My name is Trey Brock and I am currently a firefighter paramedic and in nursing school as well. I have seen many people take their life as they did not have access to the help they need, but I have also saved many people simply from talking and listening to their story. I plan to attend a rn to msn psychiatric nurse practitioner program after I obtain my associates. I am looking for a mentor more or less about the psychiatric mental health field, starting your own practice, and anything and everything possible. I am always wanting to learn to better help my patients that I encounter! I want to open a practice potentially after I obtain my psychiatric mental health nurse practitioner geared around treating first responders with mental health issues whether it's job related or they had mental health disorders that are intensified by our line of work. I feel that the issue with mental health as a whole in America is we treat the symptoms of the disorders and it's very algorithmic in the way that pateints are treated. I feel that to truly help the patients we need to treat the underlying cause as well. Long story short I am looking for a mentor ship to ask advice, learn, and better myself as a whole and as a clinician. Is this something you would potentially be interested in?
Warm regards and I look forward to hearing from all of you!
Trey Brock Nremt-p
I'll be glad to help you out if I can accept private messages or something on here. I was a NREMT-P back in the day.
Very few people are opening their own practice. Credentialing with insurance companies and EMR requirements make that a burden along with overhead costs.
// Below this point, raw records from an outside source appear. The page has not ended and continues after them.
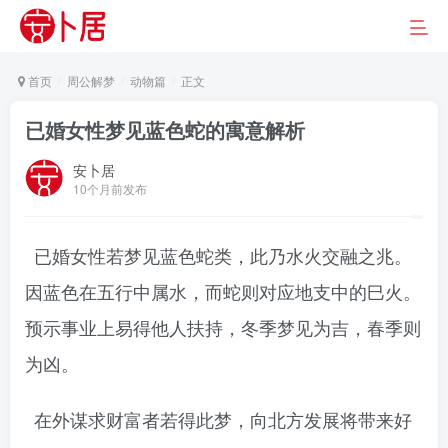
首页
周公解梦
动物篇
正文
已婚女性梦见蓝色蛇的寓意解析
安卜居
10个月前发布
已婚女性若梦见蓝色蛇类，此乃水火交融之兆。
因蓝色在五行中属水，而蛇则对应地支中的巳火。
预示事业上易得他人扶持，冬季梦见为吉，春季则
为凶。
在外谋求财富者若得此梦，向北方发展将带来好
You'll likely see telehealth continue to replace outpatient face to face psych visits.
Treating first responders is noble, but as you see the majority of them won't go in search of mental healthcare. It's a guarded population. There are people doing research in this field, however, and more needs to be done. CISD are becoming thought of as potentially harmful (which I agree with). Unfortunately, you'll need psychotherapeutic training beyond your MSN program to really "be" a therapist although you'll be credentialed to conduct and bill therapy. What most police/fire/EMS need are early therapy, and their roles preclude a lot of psych meds. Ironically, it's much easier to "do" therapy in private practice. There are lots of ways of becoming a therapist, but most patients want the quick fix of pills or combination of pills and talk. On top of that, the majority of "therapists" offer supportive counsel rather than evidenced based psychotherapies with little evidence supporting supportive counseling as beneficial. The "underlying cause" absolutely needs to be addressed, yet a lot of patients choose not to do anything to address boundaries, childhood trauma, etc. When you have the pleasure of treating kids with DMDD and various other childhood disorders (and taking on the intended role of inundating them with antiepileptic drugs and atypical antipsychotics) in the future you'll find yourself inviting the parents for treatment. Of course the kid is going to flip out in class when because that's what everyone is doing at home in the living room every night.
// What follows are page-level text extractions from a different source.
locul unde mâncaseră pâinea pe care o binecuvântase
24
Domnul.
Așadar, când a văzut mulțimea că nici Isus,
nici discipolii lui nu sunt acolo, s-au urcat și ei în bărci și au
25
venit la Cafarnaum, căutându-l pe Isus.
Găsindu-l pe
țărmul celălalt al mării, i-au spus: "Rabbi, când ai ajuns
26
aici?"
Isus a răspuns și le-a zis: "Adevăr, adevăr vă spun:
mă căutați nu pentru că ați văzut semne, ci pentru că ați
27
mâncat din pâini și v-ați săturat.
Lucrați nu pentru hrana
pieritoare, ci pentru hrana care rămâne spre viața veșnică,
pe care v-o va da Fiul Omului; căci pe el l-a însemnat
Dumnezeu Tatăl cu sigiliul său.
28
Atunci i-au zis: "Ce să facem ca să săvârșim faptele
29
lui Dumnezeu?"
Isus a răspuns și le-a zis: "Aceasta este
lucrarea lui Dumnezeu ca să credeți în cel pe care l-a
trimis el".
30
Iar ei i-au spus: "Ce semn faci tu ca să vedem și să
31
Mental health is actually not very algorithmic at all. In fact, it's somewhat too subjective and complicated by our system of diagnoses (and insurance coding). Take a case of bipolar for example. Poll a room of providers and you'll probably get major depressive disorder, borderline personality disorder, cyclothymia, bipolar I, bipolar II, schizoaffective d/o, ADHD, and many other possible diagnoses to that bipolar individual.
Psych is great. I encourage you to pursue it. Unfortunately, the majority of patients don't want to pull the root. They give it lip service, but they're usually content to mow the weed down (which pops back up days later) or sprinkle it with some type of chemical agent.